About this exercise |
Only the lines in the entries below from the line with "կտիվ և պատր" to the line with "действий финансово мотивированного", both included, belong in the answer, transcribed exactly and without pictures.

[Records to use Boundary: Start]

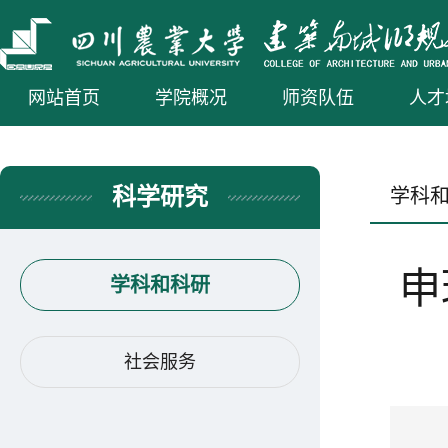
网站首页
学院概况
师资队伍
人才
科学研究
学科
申
学科和科研
社会服务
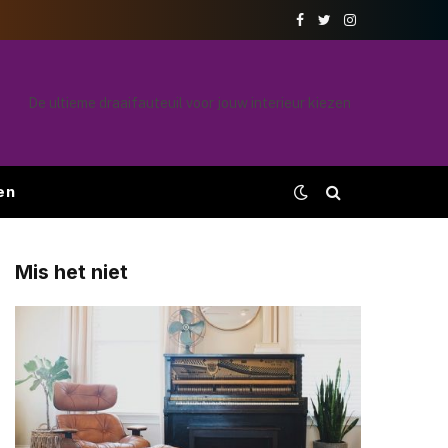
Facebook
Twitter
Instagram
De ultieme draaifauteuil voor jouw interieur kiezen
en
Mis het niet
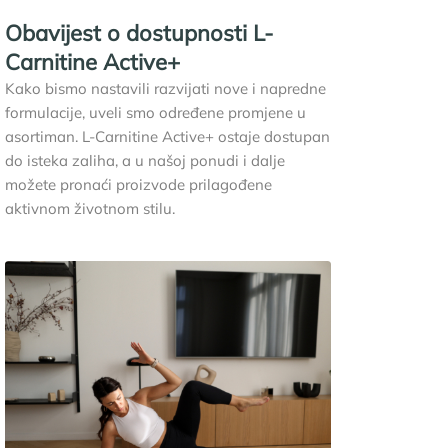
Obavijest o dostupnosti L-
Carnitine Active+
Kako bismo nastavili razvijati nove i napredne
formulacije, uveli smo određene promjene u
asortiman. L-Carnitine Active+ ostaje dostupan
do isteka zaliha, a u našoj ponudi i dalje
možete pronaći proizvode prilagođene
aktivnom životnom stilu.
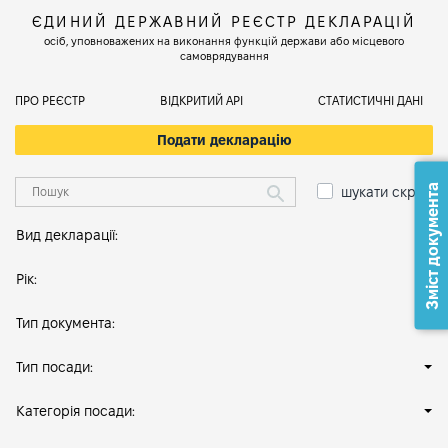
ЄДИНИЙ ДЕРЖАВНИЙ РЕЄСТР ДЕКЛАРАЦІЙ
осіб, уповноважених на виконання функцій держави або місцевого
самоврядування
ПРО РЕЄСТР
ВІДКРИТИЙ АРІ
СТАТИСТИЧНІ ДАНІ
Подати декларацію
Зміст документа
шукати скрізь
Вид декларації:
Рік:
Тип документа:
Тип посади:
Категорія посади:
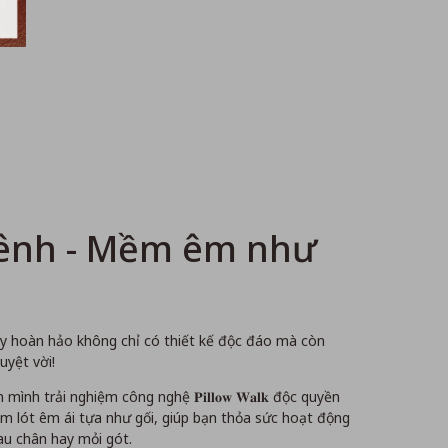
tênh - Mềm êm như
ày hoàn hảo không chỉ có thiết kế độc đáo mà còn
uyệt vời!
ình trải nghiệm công nghệ 𝐏𝐢𝐥𝐥𝐨𝐰 𝐖𝐚𝐥𝐤 độc quyền
ệm lót êm ái tựa như gối, giúp bạn thỏa sức hoạt động
u chân hay mỏi gót.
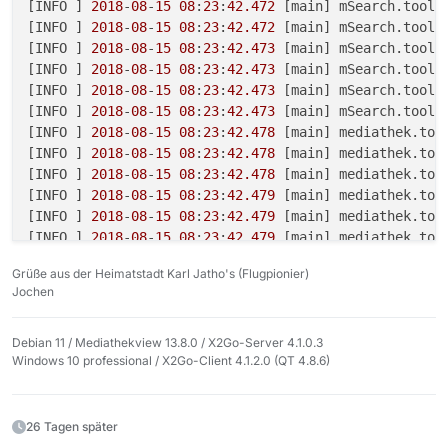
[INFO ] 
2018
-
08
-
15
08
:
23
:
42.472
 [main] mSearch.tool.
.  
User-Agent
: MediathekView

[INFO ] 
2018
-
08
-
15
08
:
23
:
42.472
 [main] mSearch.tool.
.  =======================================

[INFO ] 
2018
-
08
-
15
08
:
23
:
42.473
 [main] mSearch.tool.
.

[INFO ] 
2018
-
08
-
15
08
:
23
:
42.473
 [main] mSearch.tool.
. ========== ========== ========== ========== =======
[INFO ] 
2018
-
08
-
15
08
:
23
:
42.473
 [main] mSearch.tool.
. DURATION 
0
:  Konfig lesen  [
142
,
00
 ms]

[INFO ] 
2018
-
08
-
15
08
:
23
:
42.473
 [main] mSearch.tool.
.    
Klasse
:  MediathekAuto.starten

[INFO ] 
2018
-
08
-
15
08
:
23
:
42.478
 [main] mediathek.too
.    Konfig lesen 
Anzahl
: 
1
Dauer
: 
141
,
00
 ms

[INFO ] 
2018
-
08
-
15
08
:
23
:
42.478
 [main] mediathek.too
. ========== ========== ========== ========== =======
[INFO ] 
2018
-
08
-
15
08
:
23
:
42.478
 [main] mediathek.tool
. Liste Filme lesen 
von
: /root/.mediathek3/filme.json
[INFO ] 
2018
-
08
-
15
08
:
23
:
42.479
 [main] mediathek.too
[INFO ] 
2018
-
08
-
15
08
:
23
:
42.479
 [main] mediathek.tool
[INFO ] 
2018
-
08
-
15
08
:
23
:
42.479
 [main] mediathek.tool
[INFO ] 
2018
-
08
-
15
08
:
23
:
42.481
 [main] mediathek.Med
Grüße aus der Heimatstadt Karl Jatho's (Flugpionier)
[INFO ] 
2018
-
08
-
15
08
:
23
:
42.624
 [main] mSearch.tool.
Jochen
[INFO ] 
2018
-
08
-
15
08
:
23
:
42.624
 [main] mSearch.tool.
[INFO ] 
2018
-
08
-
15
08
:
23
:
42.624
 [main] mSearch.tool.
[INFO ] 
2018
-
08
-
15
08
:
23
:
42.624
 [main] mSearch.tool.
Debian 11 / Mediathekview 13.8.0 / X2Go-Server 4.1.0.3
Windows 10 professional / X2Go-Client 4.1.2.0 (QT 4.8.6)
[INFO ] 
2018
-
08
-
15
08
:
23
:
42.624
 [main] mSearch.tool.
[INFO ] 
2018
-
08
-
15
08
:
23
:
42.625
 [main] mSearch.filml
@09
:
08
:
56
26 Tagen später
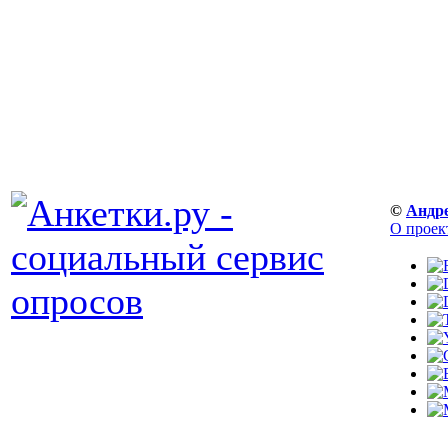
©
Андр
О проек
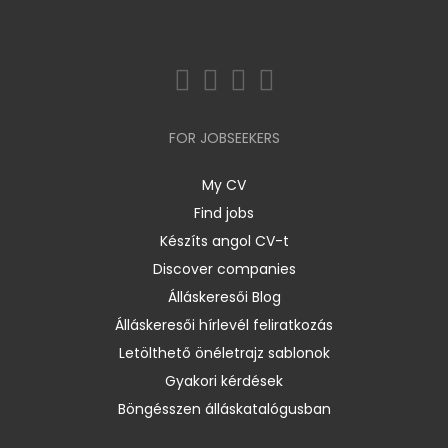
FOR JOBSEEKERS
My CV
Find jobs
Készíts angol CV-t
Discover companies
Álláskeresői Blog
Álláskeresői hírlevél feliratkozás
Letölthető önéletrajz sablonok
Gyakori kérdések
Böngésszen álláskatalógusban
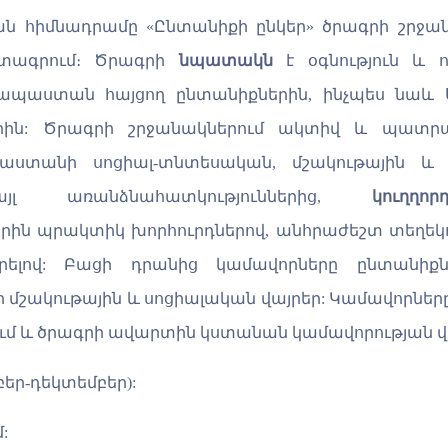
ն հիմնադրամը «
Ընտանիքի ընկեր» ծ
րագրի շրջա
յտագրում։ Ծրագրի
նպատակն
է օգնություն և
պաստան հայցող ընտանիքներին, ինչպես նաև Ս
րին:
Ծրագրի շրջանակներում ա
կտիվ և պատր
յաստանի սոցիալ-տնտեսական, մշակութային և
 առանձնահատկություններից,
կուղղ
ո
ր
ին պրակտիկ խորհուրդներով, անհրաժեշտ տեղեկո
արելով: Բացի դրանից
կամավորները
ընտանիքն
ր
մշակութային և սոցիալական վայրեր:
Կ
ամավորներ
 և ծրագրի ավարտին կստանան
կամավորության
բեր-
դեկտեմբեր)
:
:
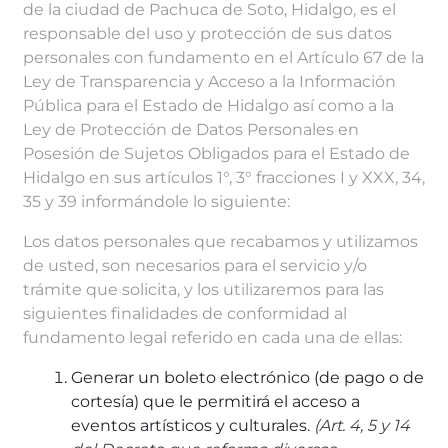
de la ciudad de Pachuca de Soto, Hidalgo, es el
responsable del uso y protección de sus datos
personales con fundamento en el Artículo 67 de la
Ley de Transparencia y Acceso a la Información
Pública para el Estado de Hidalgo así como a la
Ley de Protección de Datos Personales en
Posesión de Sujetos Obligados para el Estado de
Hidalgo en sus artículos 1°, 3° fracciones I y XXX, 34,
35 y 39 informándole lo siguiente:
Los datos personales que recabamos y utilizamos
de usted, son necesarios para el servicio y/o
trámite que solicita, y los utilizaremos para las
siguientes finalidades de conformidad al
fundamento legal referido en cada una de ellas:
Generar un boleto electrónico (de pago o de
cortesía) que le permitirá el acceso a
eventos artísticos y culturales.
(Art. 4, 5 y 14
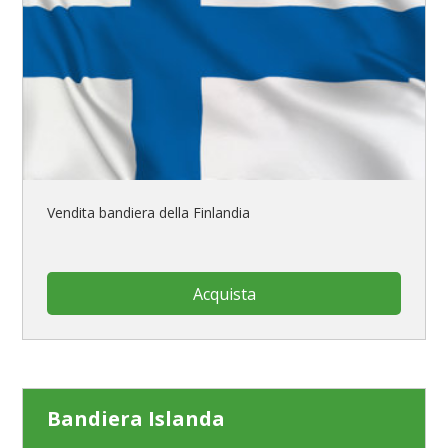
Vendita bandiera della Finlandia
Acquista
Bandiera Islanda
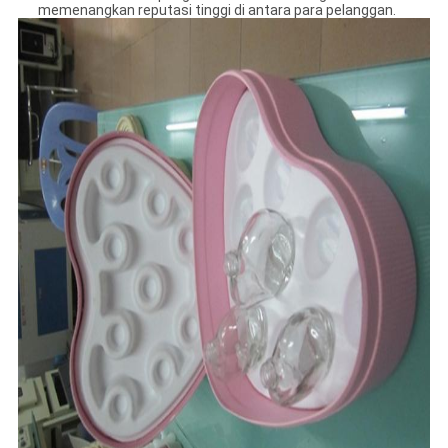
memenangkan reputasi tinggi di antara para pelanggan.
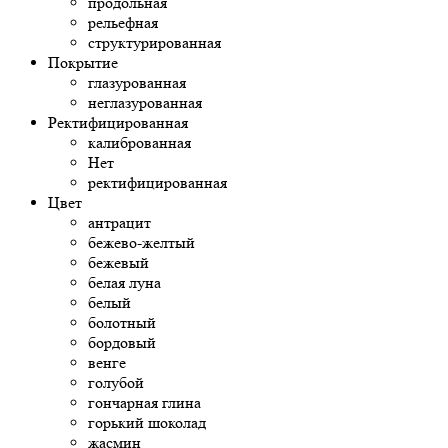
продольная
рельефная
структурированная
Покрытие
глазурованная
неглазурованная
Ректифицированная
калиброванная
Нет
ректифицированная
Цвет
антрацит
бежево-желтый
бежевый
белая луна
белый
болотный
бордовый
венге
голубой
гончарная глина
горький шоколад
жасмин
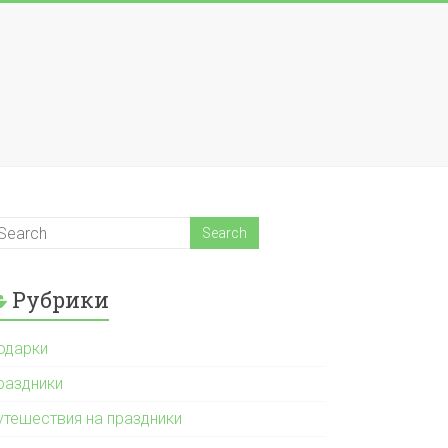
Рубрики
одарки
раздники
утешествия на праздники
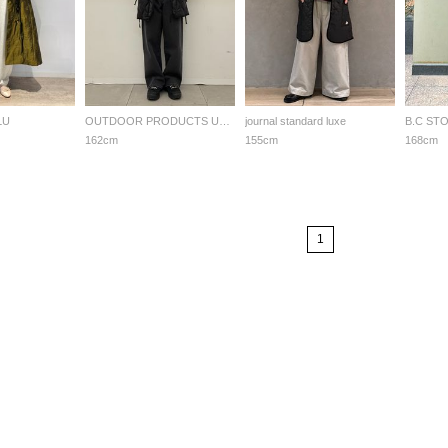
LU
OUTDOOR PRODUCTS Usual Things
journal standard luxe
B.C ST
162cm
155cm
168cm
1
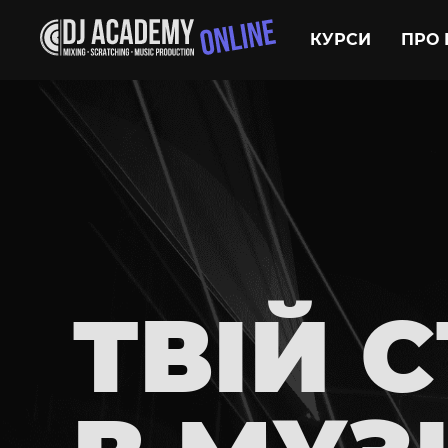
КУРСИ
ПРО 
ТВІЙ 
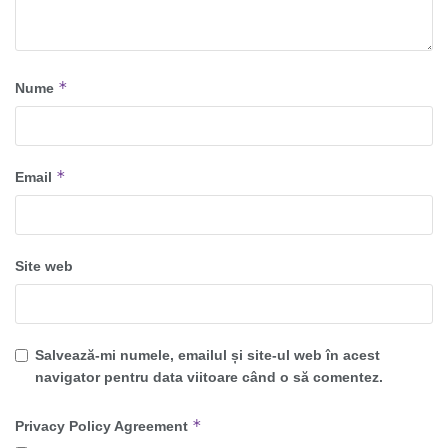
*
Nume
*
Email
Site web
Salvează-mi numele, emailul și site-ul web în acest
navigator pentru data viitoare când o să comentez.
*
Privacy Policy Agreement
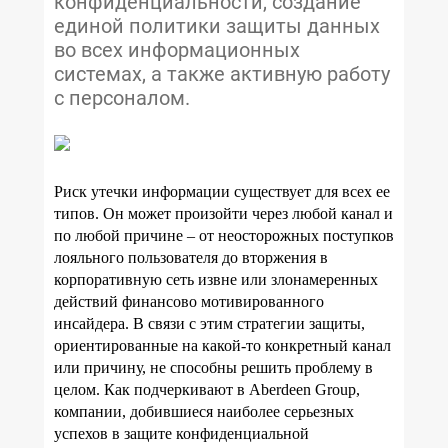
конфиденциальности, создание
единой политики защиты данных
во всех информационных
системах, а также активную работу
с персоналом.
Риск утечки информации существует для всех ее
типов. Он может произойти через любой канал и
по любой причине – от неосторожных поступков
лояльного пользователя до вторжения в
корпоративную сеть извне или злонамеренных
действий финансово мотивированного
инсайдера. В связи с этим стратегии защиты,
ориентированные на какой-то конкретный канал
или причину, не способны решить проблему в
целом. Как подчеркивают в
Aberdeen
Group
,
компании, добившиеся наиболее серьезных
успехов в защите конфиденциальной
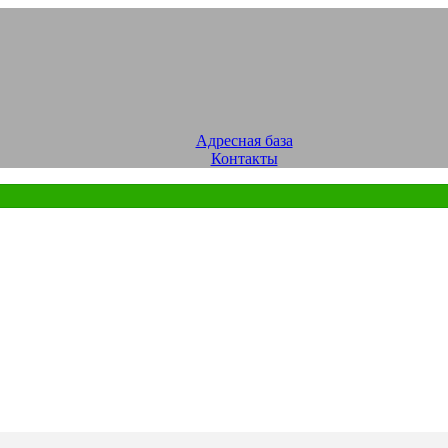
Адресная база
Контакты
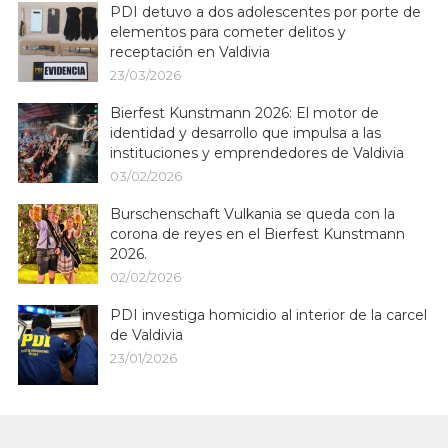
PDI detuvo a dos adolescentes por porte de
elementos para cometer delitos y
receptación en Valdivia
23/03/2026
Bierfest Kunstmann 2026: El motor de
identidad y desarrollo que impulsa a las
instituciones y emprendedores de Valdivia
03/02/2026
Burschenschaft Vulkania se queda con la
corona de reyes en el Bierfest Kunstmann
2026.
02/02/2026
PDI investiga homicidio al interior de la carcel
de Valdivia
23/01/2026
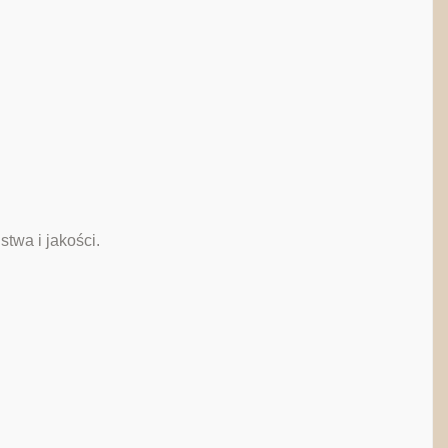
twa i jakości.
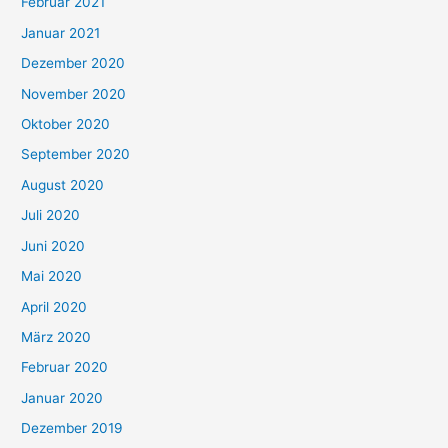
Februar 2021
Januar 2021
Dezember 2020
November 2020
Oktober 2020
September 2020
August 2020
Juli 2020
Juni 2020
Mai 2020
April 2020
März 2020
Februar 2020
Januar 2020
Dezember 2019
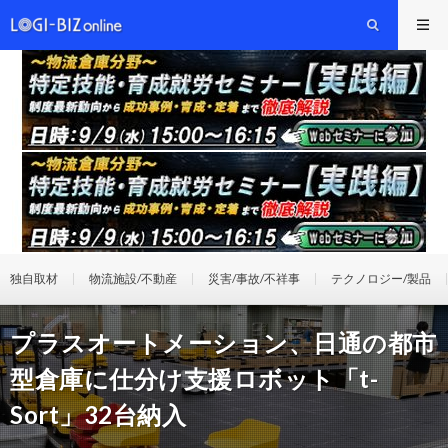
独自取材
物流施設/不動産
災害/事故/不祥事
テクノロジー/製品
プラスオートメーション、日通の都市
型倉庫に仕分け支援ロボット「t-
Sort」32台納入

[Records to use Boundary: End]

Your response |
կտիվ և պատր
յաստանի սոցիալ-տնտեսական, մշակութային և
 առանձնահատկություններից,
կուղղ
ո
ր
ին պրակտիկ խորհուրդներով, անհրաժեշտ տեղեկո
արելով: Բացի դրանից
կամավորները
ընտանիքն
ր
մշակութային և սոցիալական վայրեր:
Կ
ամավորներ
 և ծրագրի ավարտին կստանան
կամավորության
բեր-
դեկտեմբեր)
:
:
de la ciudad de Pachuca de Soto, Hidalgo, es el
responsable del uso y protección de sus datos
personales con fundamento en el Artículo 67 de la
Ley de Transparencia y Acceso a la Información
Pública para el Estado de Hidalgo así como a la
Ley de Protección de Datos Personales en
Posesión de Sujetos Obligados para el Estado de
Hidalgo en sus artículos 1°, 3° fracciones I y XXX, 34,
35 y 39 informándole lo siguiente:
Los datos personales que recabamos y utilizamos
de usted, son necesarios para el servicio y/o
trámite que solicita, y los utilizaremos para las
siguientes finalidades de conformidad al
fundamento legal referido en cada una de ellas:
Generar un boleto electrónico (de pago o de
cortesía) que le permitirá el acceso a
eventos artísticos y culturales.
(Art. 4, 5 y 14
Vendita bandiera della Finlandia
Acquista
Bandiera Islanda
memenangkan reputasi tinggi di antara para pelanggan.
продольная
рельефная
структурированная
Покрытие
глазурованная
неглазурованная
Ректифицированная
калиброванная
Нет
ректифицированная
Цвет
антрацит
бежево-желтый
бежевый
белая луна
белый
болотный
бордовый
венге
голубой
гончарная глина
горький шоколад
жасмин
Рубрики
одарки
раздники
утешествия на праздники
LU
OUTDOOR PRODUCTS Usual Things
journal standard luxe
B.C ST
162cm
155cm
168cm
1
КУРСИ
ПРО 
ТВІЙ 
*
Nume
*
Email
Site web
Salvează-mi numele, emailul și site-ul web în acest
navigator pentru data viitoare când o să comentez.
*
Privacy Policy Agreement
конфиденциальности, создание
единой политики защиты данных
во всех информационных
системах, а также активную работу
с персоналом.
Риск утечки информации существует для всех ее
типов. Он может произойти через любой канал и
по любой причине – от неосторожных поступков
лояльного пользователя до вторжения в
корпоративную сеть извне или злонамеренных
действий финансово мотивированного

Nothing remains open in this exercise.